HENRICO COUNTY, Va. -- On the high school football field, Douglas Freeman senior Shep Pounders plays multiple positions.
"He's played tight end. He's played quarterback. He's played defensive end. He's played linebacker. He's played safety," Freeman Head Football Coach George Bland said.
When you play so many, it can be difficult to single out one responsibility.
But it is Pounders' responsibility that allows his coaches to trust him with so many different roles.
"The reason he's had the opportunity to play all those positions is because we know we can count on him to do what's best not for himself but for everyone else that's on the field," Bland said.
What's best for everyone else above what might be best for himself has been a guiding principle of Pounders' entire life.
His time away from the field is even busier than his time on it.
"I am an Eagle Scout. I have my own small engine repair business called ironically Shep's Small Engine Repair," he said. "I am also involved with an organization called CARITAS which helps prevent homelessness and addiction. Cookies For Cancer has obviously been a big part of my life. Varsity football is another one. I'm the NHS Treasurer this year."
Some of us wish we had more time each day.

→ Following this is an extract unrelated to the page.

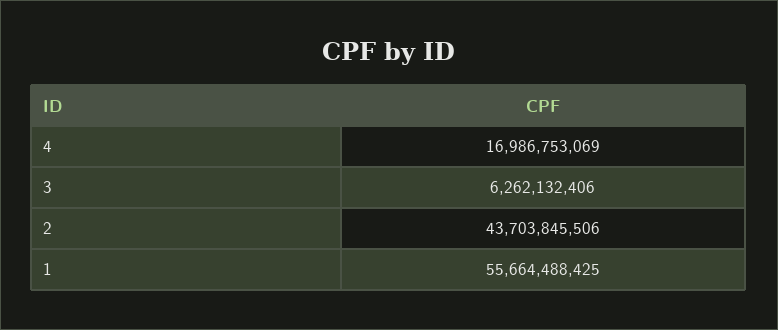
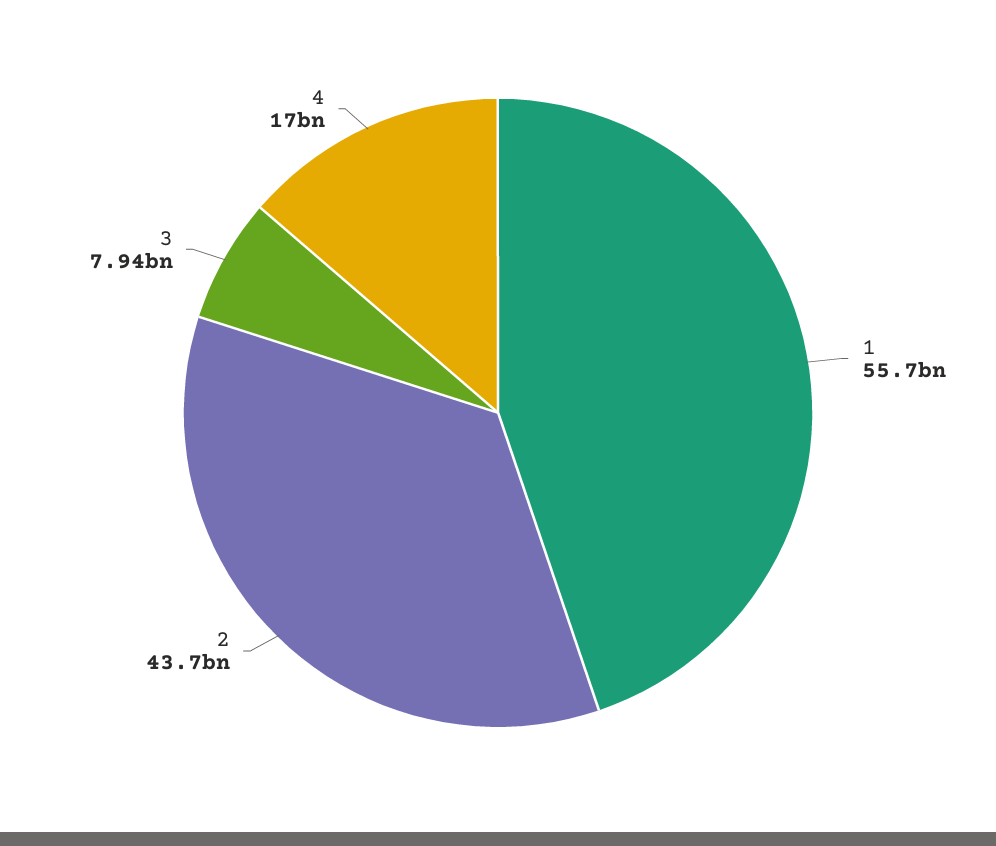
3: 6262132406 -> 7940000000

Pounders gets the same 24 hours the rest of us do, but he uses them a little differently.
"There's always time," he said. "You just have to make time."
Since middle school, Pounders has had his own small business born out of practical reason by his father who taught him to work and repair engines.
"He wanted to do that so when I drive, he didn't get a call at 2 a.m. saying the car broke down and I can't fix it," Pounders said.
But even before that, Pounders learned about giving back to others and the community.
When he was five, his mother began taking him along to a bake sale she put together to benefit Cookies For Kids Cancer in memory of a friend who lost a son to the disease.
The thought of kids not having the same opportunities he enjoyed stuck with Pounders.
"I'm fortunate enough to go play pick-up basketball, study whatever, but there are kids fighting for their life in a hospital bed and I feel that I should be the one fighting for them out here," he said.
Pounders and his friends took the idea and tried to make it bigger every year.
Since this is their senior year at Freeman, this was their last chance to make their mark together with this event.
"We want to go out, sort of with a bang if you will," he said.
Over the years, the bake sale has raised about $20,000 for Cookies For Kids Cancer.
While the money is nice, the awareness is better.
"What Cookies for Kids Cancer and all these other foundations need is that reach. If I can help push that boundary a little bit more I think that would be great," he said.
Pounders has pushed the boundary of community service nearly his whole life.
His coach called him the ultimate servant leader, which sounds like an oxymoron. But as he sets up his teammates on the field, Pounders strives to set up his community in the same way.
"I joke around a little bit that he better remember me when he's President of the United States," Coach Bland said. "He better remember to give me a cabinet position or something."
Life, like football, is a team sport.
"There's been a lot of people in my life that have helped me open up my vision so it's not just me, me, me it's we," Pounders said. "Hopefully, I'm doing a good job of spreading that same message, but I credit it to the people that have done that for me."
Pounders and his friends did go out with a bang.
The 2023 bake sale raised $4,500 which was a record amount for their yearly stand.
Their total was matched by the cookware company OXO, meaning Cookies for Kids Cancer received $9,000.
Pounders hopes to study business or engineering in college next year and with service in mind, The Naval Academy is one of the schools he is considering.